North Africa Shale Systems Insights


Aptian–Albian oil shale unconventional system as registration of Cretaceous oceanic anoxic sub-events in the southern Tethys (Bir M’Cherga basin, Tunisia)

Former EGI Visiting Scientist Rachida Talbi, along with Affiliate Scientist Reg Spiller, and EGI Director Raymond Levey recently published new research on the southern Tethys (Bir M’Cherga basin) Tunisia. Rachida visited EGI for a month in early 2017 in support of developing our understanding of shale systems in North Africa.

Abstract

The Bir M’Cherga basin (North-east Tunisia), with about 600 km2 area, had recorded four Middle Cretaceous source rocks well stratigraphically correlated with the four known oceanic anoxic sub-events: OAE1a, OAE1b, OAE1c, and OAE1d. Variety of lithology, thickness and organic richness had characterized these source rocks. The sedimentary tectonic analysis, the petrology and geochemistry study established the petroleum system of these source rocks. Basin formation began early in the Barremian–Aptian interval by synsedimentary tectonics reactivating old basement faults. During the Aptian–Albian, the formed basin had a depocenter that recorded thicker black shales while its NW and SE edges remained raised under the Triassic halokinetic activities. The evolution of the sedimentary filling during this period generated two sedimentary cycles corresponding to two filling second-order fining and thickening upwards sequences. The black shales that constitute these source rocks are formed between subtidal and external platform environment and are interbedded with juxtaposed high organic rich layers and poor ones. The rich organic facies consists of dark shale that constitutes the source rock. The poor organic beds formed by light grey and nodular limestones constitute an intra host reservoir.

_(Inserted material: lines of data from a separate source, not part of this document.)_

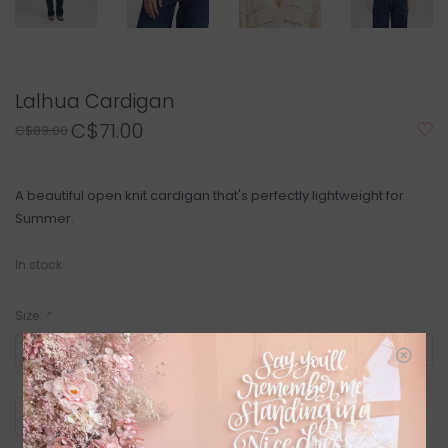
Lalhua Cardigan
C$71.00
C$89.00
A beautiful open knit cardigan that's perfectly lightweight for
Summer.
In stock
Size:
*
+
ADD TO CART
-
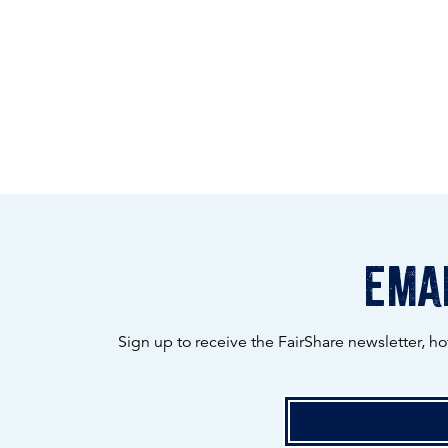
emai
Sign up to receive the FairShare newsletter, h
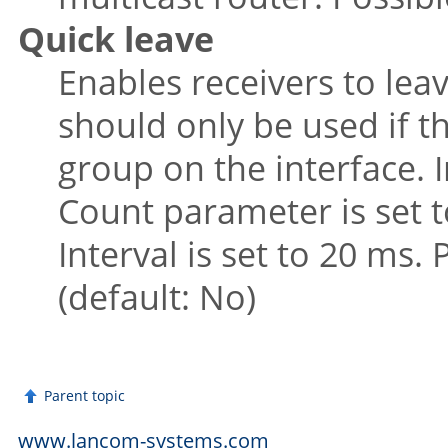
Quick leave
Enables receivers to leav
should only be used if th
group on the interface. I
Count parameter is set t
Interval is set to 20 ms.
(default: No)
Parent topic
www.lancom-systems.com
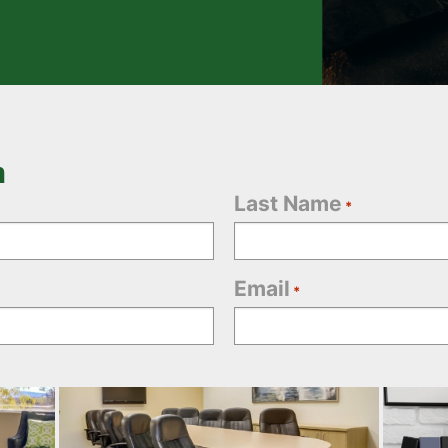
n
Last Name
*
Email
*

a) Aptian main structural elements of Tunisian showing study area (Boltenhagen 1981; redrawn); b) schematic structural map of study area. Image courtesy of Talbi et al. 2018.

Thereby, petroleum system consists in an “unconventional oil shale hybrid systems with a combination of juxtaposed organic-rich and organic-lean intervals associated to open fractures”. The kerogen is essentially amorphous, with marine planktonic origin and low ligneous organic matter contribution. This organic material of dark facies had been well preserved in an anoxic environment with little or no energy. Light grey limestones were of oxic-to-sub-oxic environment. The stage of the thermal evolution for these source rocks provided by IH/Tmax diagram is of the “oil window”. The average transformation ratio (TR) is estimated as 45% suggesting thus black shales are oil shale resources which still close about untransformed 55% of its hydrocarbon generating potential. The expulsion and release of oil into these source rocks are proven by the observation of hydrocarbons filling micro-cracks and by the variable values of the oil saturation index OSI ranging from 0 to 138%. The latter exceeds 100% near the paleo-high reliefs indicating two “oil crossover” areas attributed to the high degree of oil source rock saturation and accumulation of hydrocarbons considered ideal for hydraulic fracturing. This oil crossover is a consequence of secondary migration into black shale source rock, achieved by various faults created during the distensive phase that were reactivated again several times.

Talbi, R. & Lakhdar, R. & Smati, A. & Spiller, R. & Levey, R. (2018). Aptian–Albian oil shale unconventional system as registration of Cretaceous oceanic anoxic sub-events in the southern Tethys (Bir M’Cherga basin, Tunisia). Journal of Petroleum Exploration and Production Technology. 10.1007/s13202-018-0577-6.